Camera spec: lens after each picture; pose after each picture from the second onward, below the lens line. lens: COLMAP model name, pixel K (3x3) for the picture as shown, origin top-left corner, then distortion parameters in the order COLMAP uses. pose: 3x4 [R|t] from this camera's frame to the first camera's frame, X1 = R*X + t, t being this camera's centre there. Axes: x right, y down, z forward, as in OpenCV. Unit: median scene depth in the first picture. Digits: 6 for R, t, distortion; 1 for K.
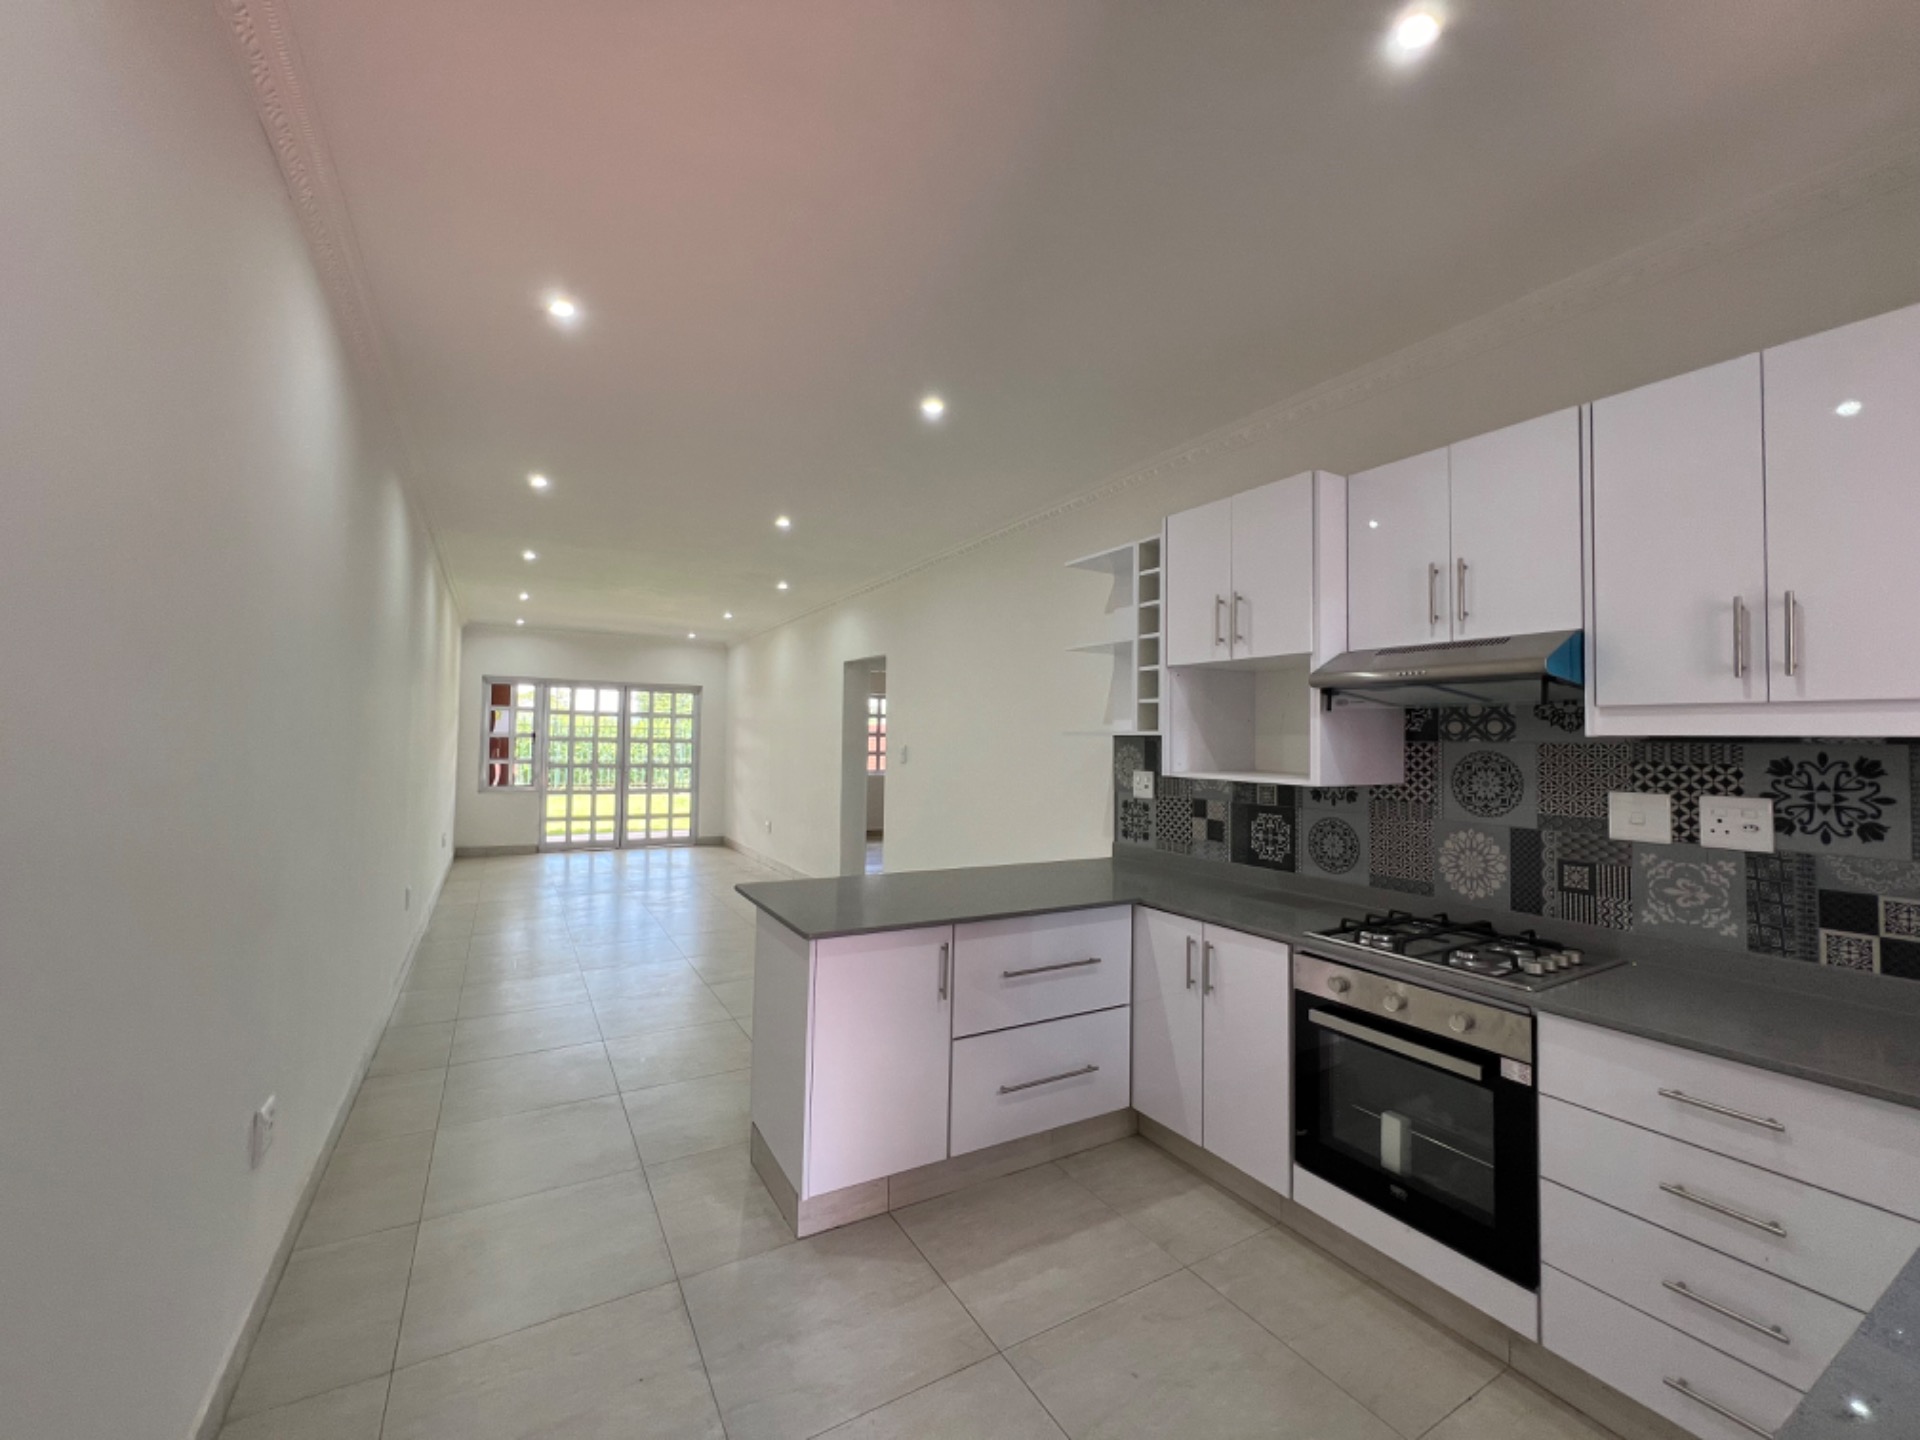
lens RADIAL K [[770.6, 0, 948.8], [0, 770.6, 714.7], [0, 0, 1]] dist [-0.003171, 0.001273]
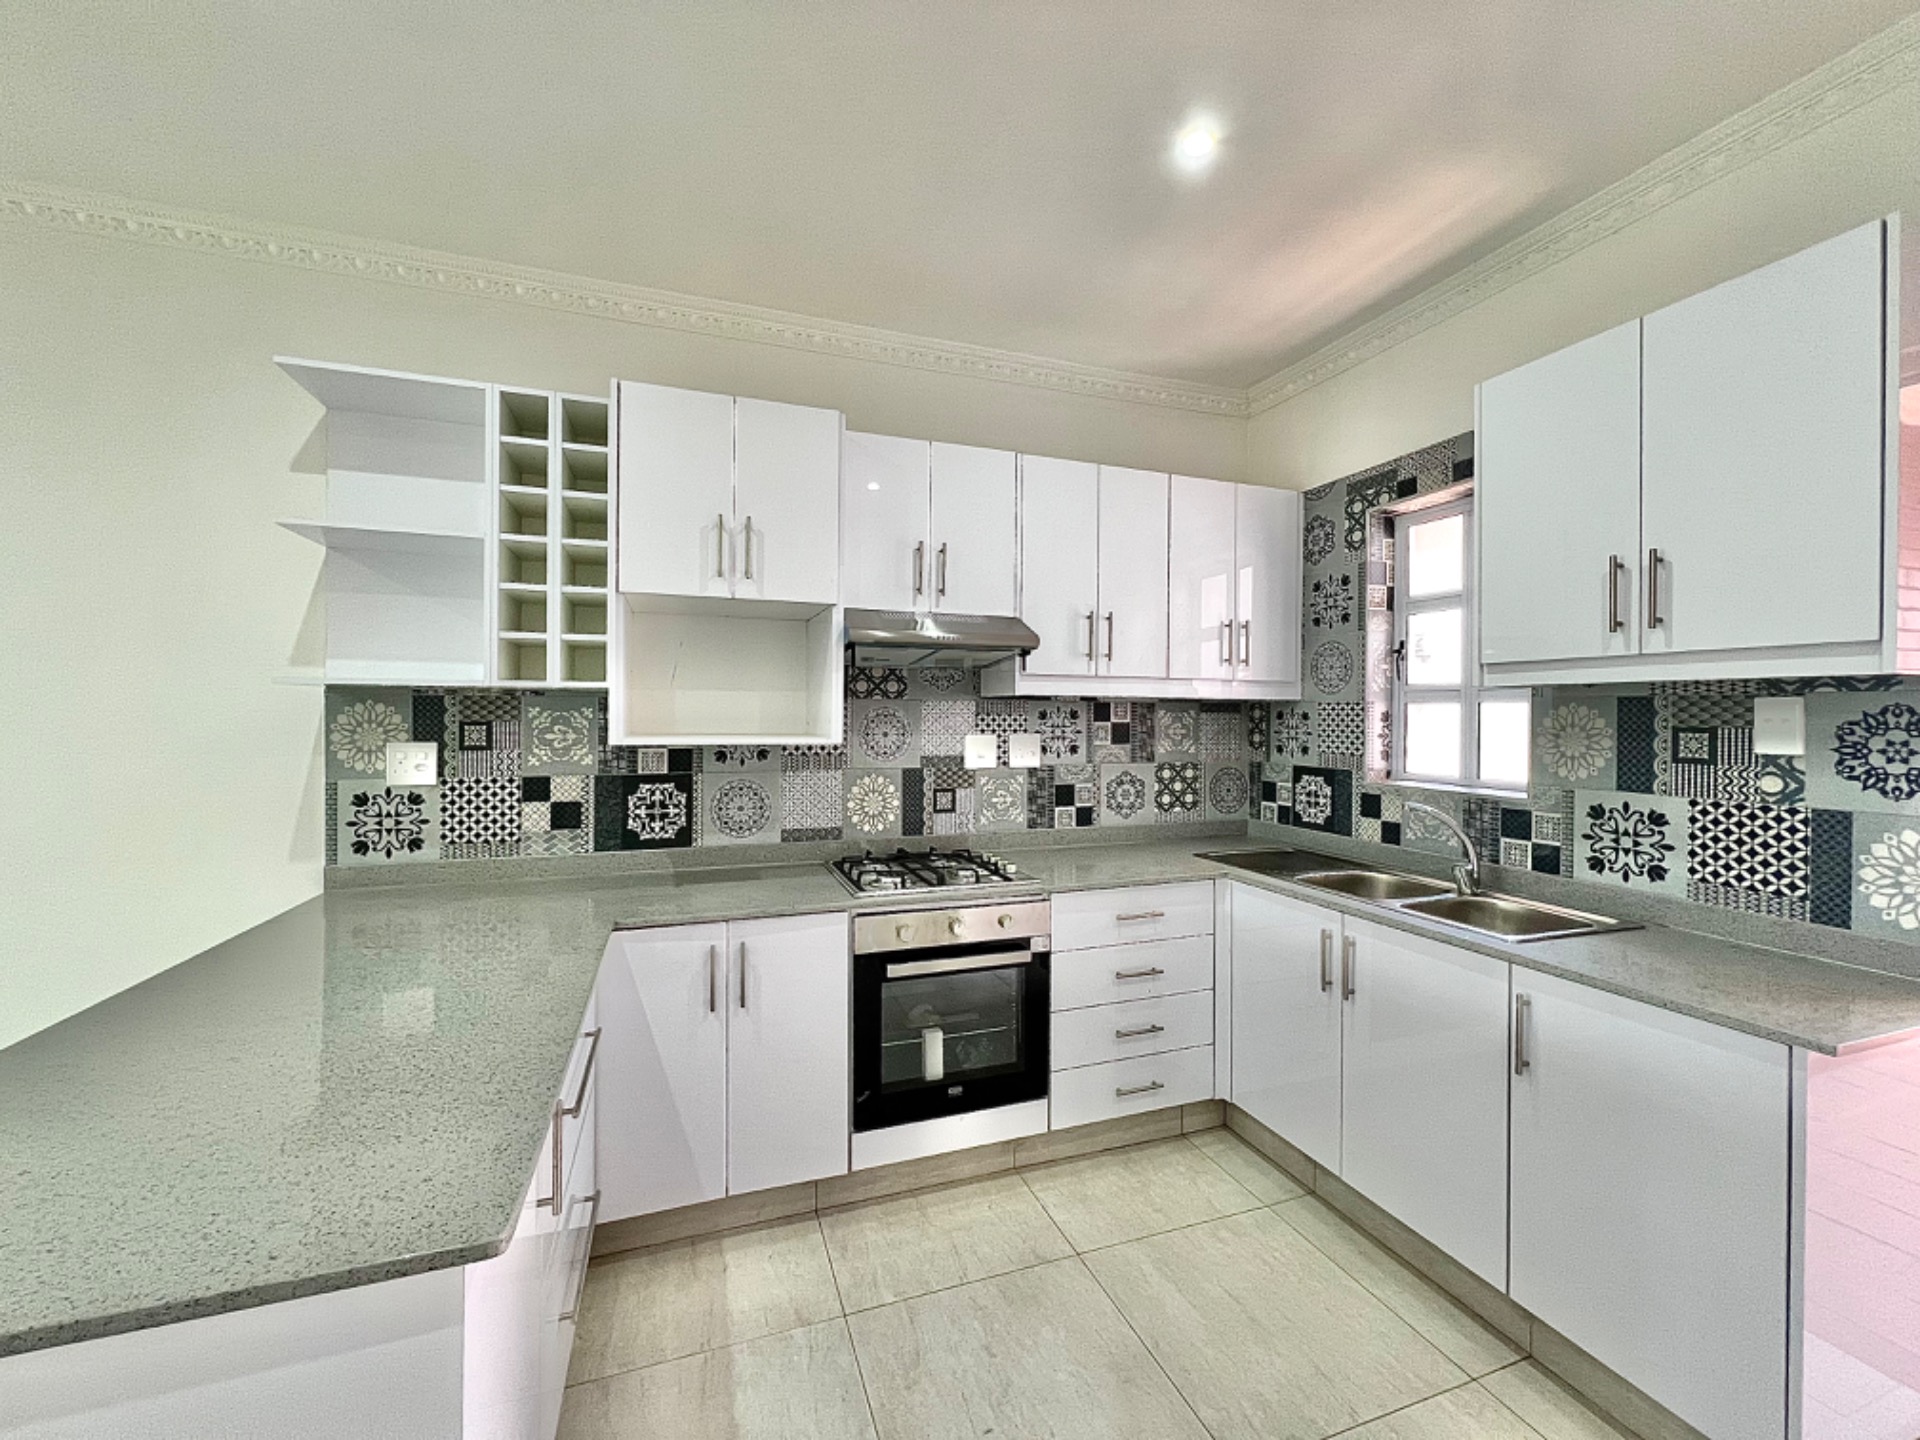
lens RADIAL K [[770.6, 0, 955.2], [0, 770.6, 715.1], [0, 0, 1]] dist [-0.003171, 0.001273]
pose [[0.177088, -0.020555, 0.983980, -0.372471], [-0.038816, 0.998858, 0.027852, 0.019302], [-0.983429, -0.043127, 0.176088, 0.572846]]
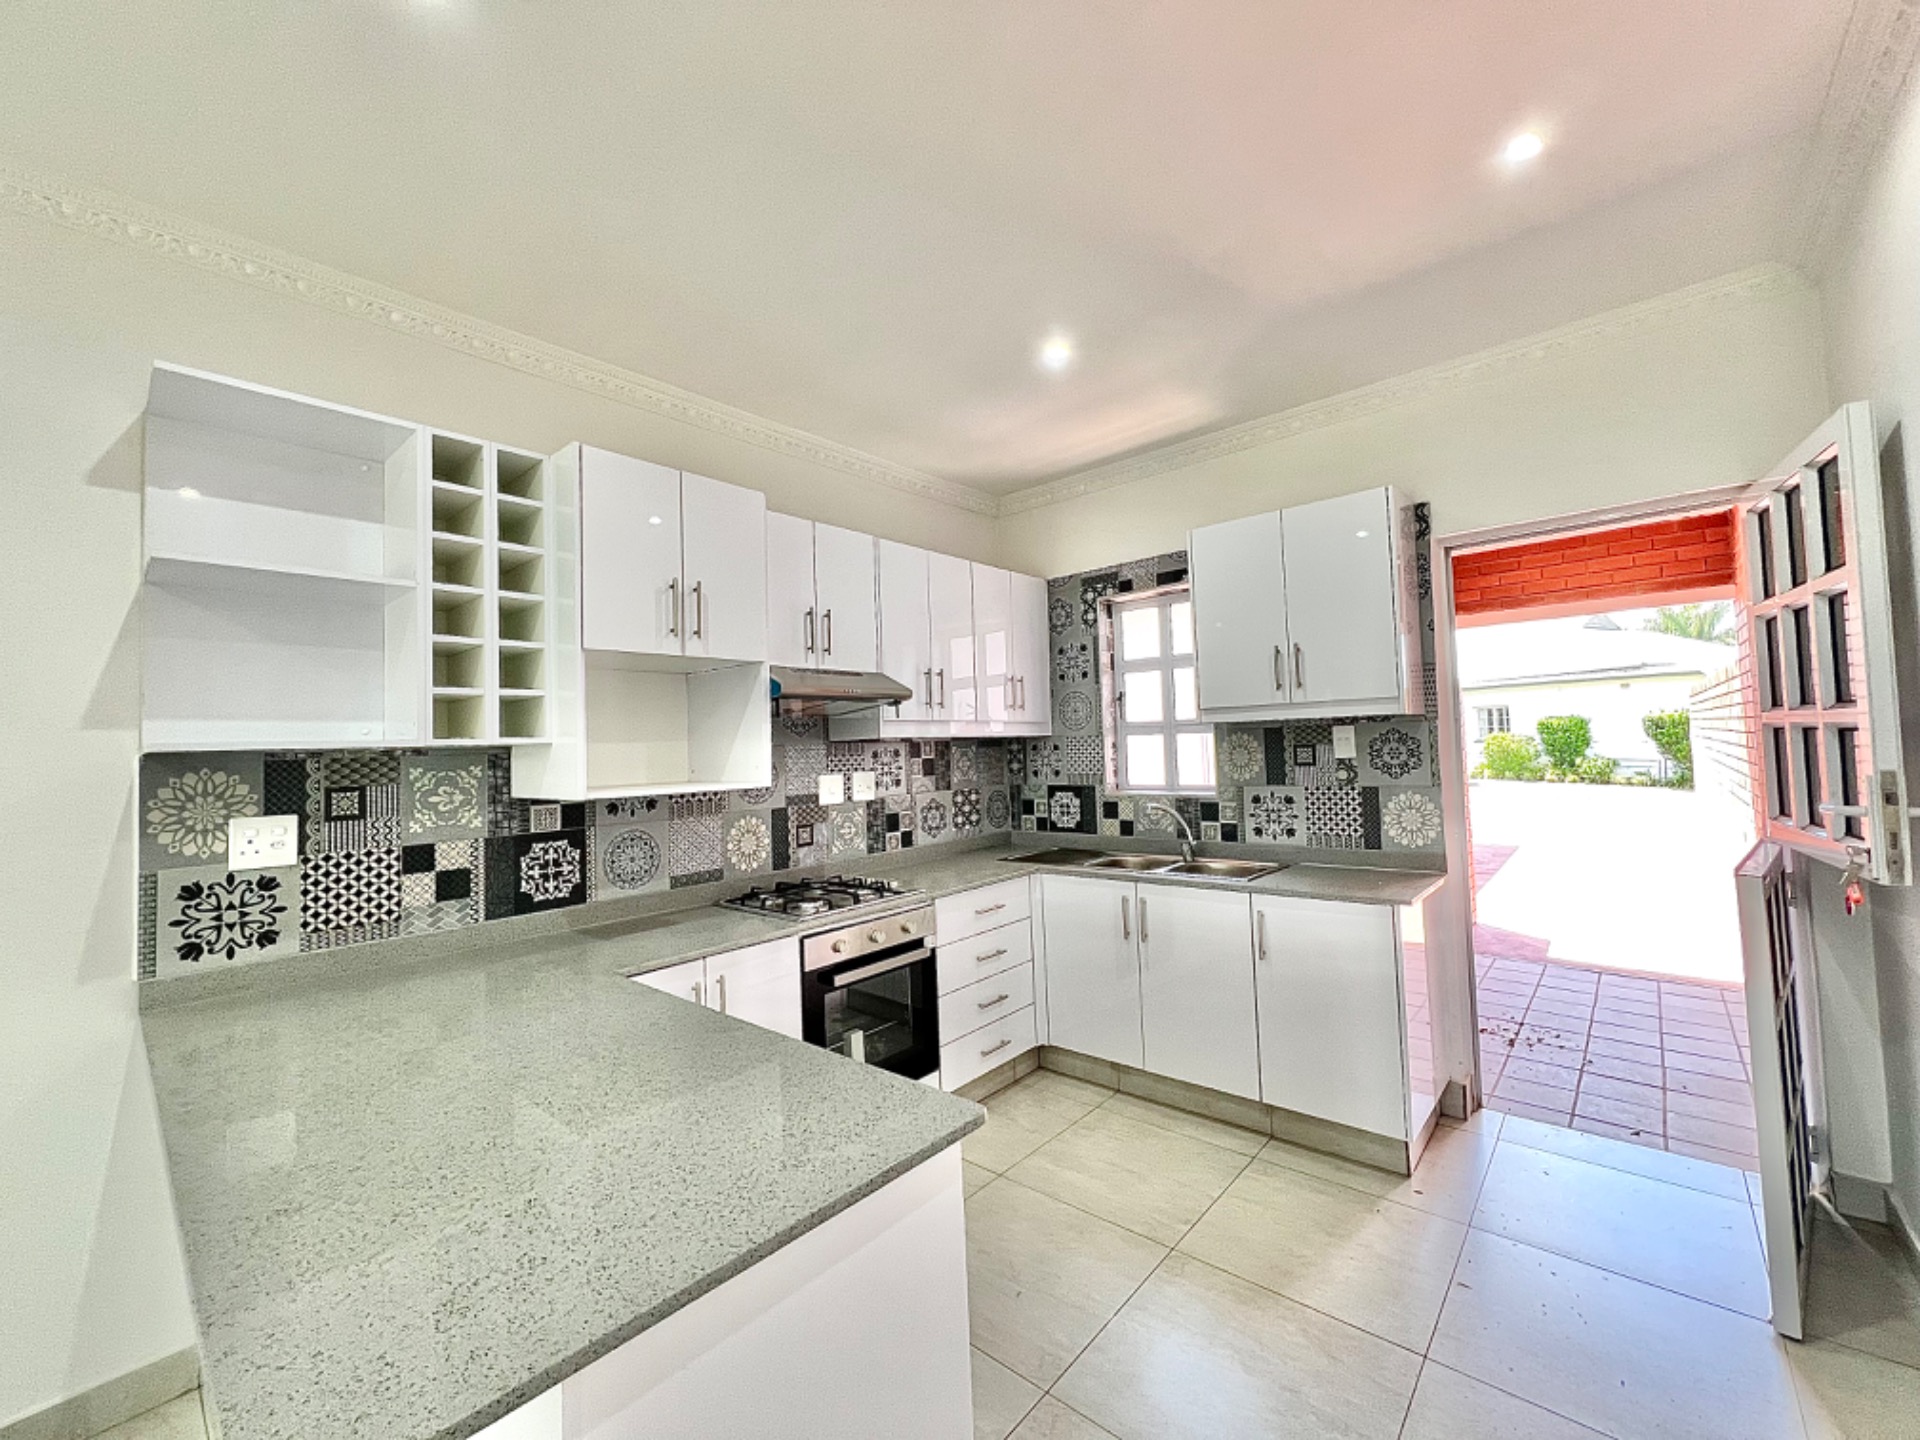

------------------------------------

**What the exercise asks:** Would you set down each line of the data exactly, with no images included?

**Answer section:**
Camera spec: lens after each picture; pose after each picture from the second onward, below the lens line. lens: COLMAP model name, pixel K (3x3) for the picture as shown, origin top-left corner, then distortion parameters in the order COLMAP uses. pose: 3x4 [R|t] from this camera's frame to the first camera's frame, X1 = R*X + t, t being this camera's centre there. Axes: x right, y down, z forward, as in OpenCV. Unit: median scene depth in the first picture. Digits: 6 for R, t, distortion; 1 for K.
lens RADIAL K [[770.6, 0, 948.8], [0, 770.6, 714.7], [0, 0, 1]] dist [-0.003171, 0.001273]
lens RADIAL K [[770.6, 0, 955.2], [0, 770.6, 715.1], [0, 0, 1]] dist [-0.003171, 0.001273]
pose [[0.177088, -0.020555, 0.983980, -0.372471], [-0.038816, 0.998858, 0.027852, 0.019302], [-0.983429, -0.043127, 0.176088, 0.572846]]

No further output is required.